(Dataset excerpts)

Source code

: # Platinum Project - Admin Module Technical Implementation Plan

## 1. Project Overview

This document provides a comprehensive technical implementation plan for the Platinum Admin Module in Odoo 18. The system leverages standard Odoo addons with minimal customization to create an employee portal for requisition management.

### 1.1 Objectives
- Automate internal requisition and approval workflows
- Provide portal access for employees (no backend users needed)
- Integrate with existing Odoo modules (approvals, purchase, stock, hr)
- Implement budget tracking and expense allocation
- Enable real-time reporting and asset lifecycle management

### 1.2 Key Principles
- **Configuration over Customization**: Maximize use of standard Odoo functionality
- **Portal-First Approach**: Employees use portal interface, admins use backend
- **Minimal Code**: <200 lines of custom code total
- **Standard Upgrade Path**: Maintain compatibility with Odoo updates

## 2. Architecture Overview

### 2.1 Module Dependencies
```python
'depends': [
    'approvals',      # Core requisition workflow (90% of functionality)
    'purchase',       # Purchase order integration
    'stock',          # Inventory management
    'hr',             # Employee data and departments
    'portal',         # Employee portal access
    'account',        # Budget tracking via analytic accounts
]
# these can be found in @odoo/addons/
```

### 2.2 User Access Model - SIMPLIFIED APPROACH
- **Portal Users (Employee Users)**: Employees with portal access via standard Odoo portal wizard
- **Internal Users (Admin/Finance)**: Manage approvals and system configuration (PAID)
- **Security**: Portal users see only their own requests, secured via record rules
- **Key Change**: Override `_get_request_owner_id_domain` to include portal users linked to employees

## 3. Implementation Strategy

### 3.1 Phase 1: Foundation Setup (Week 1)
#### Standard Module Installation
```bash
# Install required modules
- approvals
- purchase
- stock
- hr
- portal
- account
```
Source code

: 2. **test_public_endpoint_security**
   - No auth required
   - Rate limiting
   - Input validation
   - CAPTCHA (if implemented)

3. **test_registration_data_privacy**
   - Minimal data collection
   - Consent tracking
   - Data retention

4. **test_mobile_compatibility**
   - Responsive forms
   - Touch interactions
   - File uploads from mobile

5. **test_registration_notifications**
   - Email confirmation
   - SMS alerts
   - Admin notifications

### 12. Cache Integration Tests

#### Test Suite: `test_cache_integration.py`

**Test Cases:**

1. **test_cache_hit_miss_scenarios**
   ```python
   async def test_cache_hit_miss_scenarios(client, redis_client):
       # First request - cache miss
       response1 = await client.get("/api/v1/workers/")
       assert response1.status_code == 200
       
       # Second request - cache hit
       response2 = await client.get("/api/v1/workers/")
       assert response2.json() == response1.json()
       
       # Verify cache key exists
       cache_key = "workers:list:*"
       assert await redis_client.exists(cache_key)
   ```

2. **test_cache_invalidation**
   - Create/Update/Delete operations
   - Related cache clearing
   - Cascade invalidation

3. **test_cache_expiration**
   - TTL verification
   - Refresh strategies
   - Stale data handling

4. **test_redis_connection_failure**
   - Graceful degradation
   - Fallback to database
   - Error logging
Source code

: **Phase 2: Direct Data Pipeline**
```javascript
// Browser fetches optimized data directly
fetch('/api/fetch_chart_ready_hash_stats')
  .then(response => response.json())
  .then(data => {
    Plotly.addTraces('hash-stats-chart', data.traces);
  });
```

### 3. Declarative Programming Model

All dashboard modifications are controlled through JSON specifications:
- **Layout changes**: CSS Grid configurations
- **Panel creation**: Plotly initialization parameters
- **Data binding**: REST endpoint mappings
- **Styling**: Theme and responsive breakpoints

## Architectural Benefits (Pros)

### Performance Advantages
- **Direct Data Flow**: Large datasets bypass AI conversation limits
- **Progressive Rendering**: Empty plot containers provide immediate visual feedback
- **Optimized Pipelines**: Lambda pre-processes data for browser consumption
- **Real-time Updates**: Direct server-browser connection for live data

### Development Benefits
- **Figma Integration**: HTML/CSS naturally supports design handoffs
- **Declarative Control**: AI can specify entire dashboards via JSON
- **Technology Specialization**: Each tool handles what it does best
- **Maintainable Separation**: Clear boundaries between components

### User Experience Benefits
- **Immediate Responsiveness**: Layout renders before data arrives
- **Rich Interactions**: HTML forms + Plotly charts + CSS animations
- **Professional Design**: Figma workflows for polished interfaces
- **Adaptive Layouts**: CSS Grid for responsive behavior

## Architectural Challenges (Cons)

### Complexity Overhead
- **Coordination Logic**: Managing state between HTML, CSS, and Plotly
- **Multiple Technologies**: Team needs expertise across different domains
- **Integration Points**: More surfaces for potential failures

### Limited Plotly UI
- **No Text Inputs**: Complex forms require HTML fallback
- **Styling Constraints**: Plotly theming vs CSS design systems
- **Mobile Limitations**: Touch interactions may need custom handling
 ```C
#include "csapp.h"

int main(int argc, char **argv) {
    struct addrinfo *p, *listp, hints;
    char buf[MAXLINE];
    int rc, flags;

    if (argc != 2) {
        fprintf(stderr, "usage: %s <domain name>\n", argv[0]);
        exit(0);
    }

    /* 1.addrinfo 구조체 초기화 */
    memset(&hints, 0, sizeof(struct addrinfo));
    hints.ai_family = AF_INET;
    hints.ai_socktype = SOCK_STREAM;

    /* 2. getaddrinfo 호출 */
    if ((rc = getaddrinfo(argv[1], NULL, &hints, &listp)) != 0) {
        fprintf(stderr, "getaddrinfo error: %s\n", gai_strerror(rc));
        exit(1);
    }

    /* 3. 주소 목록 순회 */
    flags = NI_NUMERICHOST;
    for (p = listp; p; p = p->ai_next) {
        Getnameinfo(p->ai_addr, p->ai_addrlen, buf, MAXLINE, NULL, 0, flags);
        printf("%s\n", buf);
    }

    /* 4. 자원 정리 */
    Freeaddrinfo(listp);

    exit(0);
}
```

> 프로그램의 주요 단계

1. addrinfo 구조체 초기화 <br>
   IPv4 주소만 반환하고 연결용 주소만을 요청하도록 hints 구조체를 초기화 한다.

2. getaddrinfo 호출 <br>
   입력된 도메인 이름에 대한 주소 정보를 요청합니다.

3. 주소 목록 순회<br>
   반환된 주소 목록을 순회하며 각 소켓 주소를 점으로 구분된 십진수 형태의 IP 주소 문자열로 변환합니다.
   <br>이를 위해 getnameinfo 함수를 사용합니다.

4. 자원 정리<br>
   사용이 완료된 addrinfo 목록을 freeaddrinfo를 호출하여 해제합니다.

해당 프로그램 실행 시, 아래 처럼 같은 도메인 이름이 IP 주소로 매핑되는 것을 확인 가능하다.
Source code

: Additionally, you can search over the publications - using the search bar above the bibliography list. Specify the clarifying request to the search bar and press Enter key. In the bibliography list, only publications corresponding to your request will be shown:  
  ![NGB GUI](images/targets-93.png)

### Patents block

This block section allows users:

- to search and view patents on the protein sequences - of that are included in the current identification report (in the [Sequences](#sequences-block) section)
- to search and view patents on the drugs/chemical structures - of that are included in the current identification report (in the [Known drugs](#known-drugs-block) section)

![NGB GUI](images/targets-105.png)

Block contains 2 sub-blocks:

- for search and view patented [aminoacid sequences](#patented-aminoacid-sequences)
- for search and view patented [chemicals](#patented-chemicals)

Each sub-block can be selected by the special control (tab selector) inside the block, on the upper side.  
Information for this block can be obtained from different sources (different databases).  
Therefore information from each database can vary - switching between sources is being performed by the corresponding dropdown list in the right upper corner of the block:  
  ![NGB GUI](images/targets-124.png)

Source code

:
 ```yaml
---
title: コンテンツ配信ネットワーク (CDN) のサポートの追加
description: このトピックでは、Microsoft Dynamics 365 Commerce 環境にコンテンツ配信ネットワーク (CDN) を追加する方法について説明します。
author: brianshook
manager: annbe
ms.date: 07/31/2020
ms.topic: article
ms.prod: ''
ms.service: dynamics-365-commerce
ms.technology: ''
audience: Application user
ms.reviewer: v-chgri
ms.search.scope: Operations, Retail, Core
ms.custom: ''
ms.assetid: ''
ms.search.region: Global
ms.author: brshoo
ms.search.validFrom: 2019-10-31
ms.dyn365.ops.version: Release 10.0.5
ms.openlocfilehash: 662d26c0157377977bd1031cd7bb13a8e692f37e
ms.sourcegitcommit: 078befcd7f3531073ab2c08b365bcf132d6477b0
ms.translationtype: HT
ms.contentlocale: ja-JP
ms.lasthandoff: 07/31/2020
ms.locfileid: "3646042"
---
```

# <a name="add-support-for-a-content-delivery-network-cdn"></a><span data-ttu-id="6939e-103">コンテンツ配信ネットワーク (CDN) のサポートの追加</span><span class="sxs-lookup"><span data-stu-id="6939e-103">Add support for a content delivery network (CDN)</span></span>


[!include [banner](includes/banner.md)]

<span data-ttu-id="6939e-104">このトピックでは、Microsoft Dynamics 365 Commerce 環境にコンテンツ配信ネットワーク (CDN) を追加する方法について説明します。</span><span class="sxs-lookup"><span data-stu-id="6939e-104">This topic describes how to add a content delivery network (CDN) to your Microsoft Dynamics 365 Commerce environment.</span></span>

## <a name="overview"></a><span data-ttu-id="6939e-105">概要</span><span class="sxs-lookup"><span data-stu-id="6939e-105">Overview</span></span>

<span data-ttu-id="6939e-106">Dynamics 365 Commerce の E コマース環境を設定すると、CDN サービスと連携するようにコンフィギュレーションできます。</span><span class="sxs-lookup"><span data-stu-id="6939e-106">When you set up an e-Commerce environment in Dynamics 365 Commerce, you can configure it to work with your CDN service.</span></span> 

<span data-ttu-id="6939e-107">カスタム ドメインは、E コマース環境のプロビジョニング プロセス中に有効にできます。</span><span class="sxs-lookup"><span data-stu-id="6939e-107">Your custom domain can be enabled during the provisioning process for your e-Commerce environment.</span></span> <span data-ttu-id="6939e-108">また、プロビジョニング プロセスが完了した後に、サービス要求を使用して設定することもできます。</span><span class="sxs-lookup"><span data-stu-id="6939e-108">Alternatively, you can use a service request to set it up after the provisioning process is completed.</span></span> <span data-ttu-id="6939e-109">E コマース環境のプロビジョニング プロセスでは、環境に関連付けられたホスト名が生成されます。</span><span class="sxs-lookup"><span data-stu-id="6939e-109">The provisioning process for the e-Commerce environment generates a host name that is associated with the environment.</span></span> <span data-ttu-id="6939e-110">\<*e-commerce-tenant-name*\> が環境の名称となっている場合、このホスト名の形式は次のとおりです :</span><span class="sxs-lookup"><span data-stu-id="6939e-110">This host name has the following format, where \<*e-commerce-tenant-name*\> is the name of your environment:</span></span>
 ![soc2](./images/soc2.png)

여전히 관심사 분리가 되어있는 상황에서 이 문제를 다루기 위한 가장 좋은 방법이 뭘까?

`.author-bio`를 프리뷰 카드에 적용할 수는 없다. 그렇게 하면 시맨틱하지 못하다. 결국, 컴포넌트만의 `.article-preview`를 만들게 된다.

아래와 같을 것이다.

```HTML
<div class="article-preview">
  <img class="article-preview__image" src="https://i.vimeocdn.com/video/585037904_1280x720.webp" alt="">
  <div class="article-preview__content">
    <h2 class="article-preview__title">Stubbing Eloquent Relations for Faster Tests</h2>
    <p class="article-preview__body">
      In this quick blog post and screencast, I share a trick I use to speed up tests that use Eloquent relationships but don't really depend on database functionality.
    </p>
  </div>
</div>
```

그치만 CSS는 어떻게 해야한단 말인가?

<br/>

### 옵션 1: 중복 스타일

● THE TASK
Beginning at the top of the data, extract each line through the line containing "- Implement budget" and return those lines exactly, with nothing added.

● RESULT OF THE EXERCISE
Source code

: # Platinum Project - Admin Module Technical Implementation Plan

## 1. Project Overview

This document provides a comprehensive technical implementation plan for the Platinum Admin Module in Odoo 18. The system leverages standard Odoo addons with minimal customization to create an employee portal for requisition management.

### 1.1 Objectives
- Automate internal requisition and approval workflows
- Provide portal access for employees (no backend users needed)
- Integrate with existing Odoo modules (approvals, purchase, stock, hr)
- Implement budget tracking and expense allocation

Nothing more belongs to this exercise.